Turn every line of the listing below into a numbered list, skipping any blank lines.

————————

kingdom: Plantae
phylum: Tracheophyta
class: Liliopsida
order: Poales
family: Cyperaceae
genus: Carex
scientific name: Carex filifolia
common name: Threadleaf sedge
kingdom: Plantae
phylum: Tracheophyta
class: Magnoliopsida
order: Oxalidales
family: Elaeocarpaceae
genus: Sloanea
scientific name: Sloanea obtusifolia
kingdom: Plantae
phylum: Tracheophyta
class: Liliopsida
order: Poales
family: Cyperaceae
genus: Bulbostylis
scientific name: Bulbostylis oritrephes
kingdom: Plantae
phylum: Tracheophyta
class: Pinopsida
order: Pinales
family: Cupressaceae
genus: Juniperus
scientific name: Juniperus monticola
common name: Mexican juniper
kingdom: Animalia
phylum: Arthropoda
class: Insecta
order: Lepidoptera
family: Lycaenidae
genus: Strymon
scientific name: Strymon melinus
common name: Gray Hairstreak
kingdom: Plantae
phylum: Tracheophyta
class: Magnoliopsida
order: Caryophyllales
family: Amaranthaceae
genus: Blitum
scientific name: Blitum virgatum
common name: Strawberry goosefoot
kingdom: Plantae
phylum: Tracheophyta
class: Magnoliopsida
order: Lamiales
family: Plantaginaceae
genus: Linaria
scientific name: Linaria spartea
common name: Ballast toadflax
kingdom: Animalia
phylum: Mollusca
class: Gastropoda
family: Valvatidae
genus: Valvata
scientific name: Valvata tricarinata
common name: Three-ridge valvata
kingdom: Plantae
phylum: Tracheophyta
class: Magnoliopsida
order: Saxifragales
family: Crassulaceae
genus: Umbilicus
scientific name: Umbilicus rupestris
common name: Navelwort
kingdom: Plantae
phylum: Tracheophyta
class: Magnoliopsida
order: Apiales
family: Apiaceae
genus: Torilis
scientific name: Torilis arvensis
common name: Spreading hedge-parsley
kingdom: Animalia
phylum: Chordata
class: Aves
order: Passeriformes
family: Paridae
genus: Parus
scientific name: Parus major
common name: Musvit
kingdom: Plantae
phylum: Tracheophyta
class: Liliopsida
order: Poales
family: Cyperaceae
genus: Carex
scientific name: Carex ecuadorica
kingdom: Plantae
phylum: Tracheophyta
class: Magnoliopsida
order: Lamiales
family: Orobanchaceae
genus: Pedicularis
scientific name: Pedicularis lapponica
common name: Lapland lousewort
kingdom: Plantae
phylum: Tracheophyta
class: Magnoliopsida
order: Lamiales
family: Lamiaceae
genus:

————————

▶ _Response to the exercise_
1. kingdom: Plantae
2. phylum: Tracheophyta
3. class: Liliopsida
4. order: Poales
5. family: Cyperaceae
6. genus: Carex
7. scientific name: Carex filifolia
8. common name: Threadleaf sedge
9. kingdom: Plantae
10. phylum: Tracheophyta
11. class: Magnoliopsida
12. order: Oxalidales
13. family: Elaeocarpaceae
14. genus: Sloanea
15. scientific name: Sloanea obtusifolia
16. kingdom: Plantae
17. phylum: Tracheophyta
18. class: Liliopsida
19. order: Poales
20. family: Cyperaceae
21. genus: Bulbostylis
22. scientific name: Bulbostylis oritrephes
23. kingdom: Plantae
24. phylum: Tracheophyta
25. class: Pinopsida
26. order: Pinales
27. family: Cupressaceae
28. genus: Juniperus
29. scientific name: Juniperus monticola
30. common name: Mexican juniper
31. kingdom: Animalia
32. phylum: Arthropoda
33. class: Insecta
34. order: Lepidoptera
35. family: Lycaenidae
36. genus: Strymon
37. scientific name: Strymon melinus
38. common name: Gray Hairstreak
39. kingdom: Plantae
40. phylum: Tracheophyta
41. class: Magnoliopsida
42. order: Caryophyllales
43. family: Amaranthaceae
44. genus: Blitum
45. scientific name: Blitum virgatum
46. common name: Strawberry goosefoot
47. kingdom: Plantae
48. phylum: Tracheophyta
49. class: Magnoliopsida
50. order: Lamiales
51. family: Plantaginaceae
52. genus: Linaria
53. scientific name: Linaria spartea
54. common name: Ballast toadflax
55. kingdom: Animalia
56. phylum: Mollusca
57. class: Gastropoda
58. family: Valvatidae
59. genus: Valvata
60. scientific name: Valvata tricarinata
61. common name: Three-ridge valvata
62. kingdom: Plantae
63. phylum: Tracheophyta
64. class: Magnoliopsida
65. order: Saxifragales
66. family: Crassulaceae
67. genus: Umbilicus
68. scientific name: Umbilicus rupestris
69. common name: Navelwort
70. kingdom: Plantae
71. phylum: Tracheophyta
72. class: Magnoliopsida
73. order: Apiales
74. family: Apiaceae
75. genus: Torilis
76. scientific name: Torilis arvensis
77. common name: Spreading hedge-parsley
78. kingdom: Animalia
79. phylum: Chordata
80. class: Aves
81. order: Passeriformes
82. family: Paridae
83. genus: Parus
84. scientific name: Parus major
85. common name: Musvit
86. kingdom: Plantae
87. phylum: Tracheophyta
88. class: Liliopsida
89. order: Poales
90. family: Cyperaceae
91. genus: Carex
92. scientific name: Carex ecuadorica
93. kingdom: Plantae
94. phylum: Tracheophyta
95. class: Magnoliopsida
96. order: Lamiales
97. family: Orobanchaceae
98. genus: Pedicularis
99. scientific name: Pedicularis lapponica
100. common name: Lapland lousewort
101. kingdom: Plantae
102. phylum: Tracheophyta
103. class: Magnoliopsida
104. order: Lamiales
105. family: Lamiaceae
106. genus:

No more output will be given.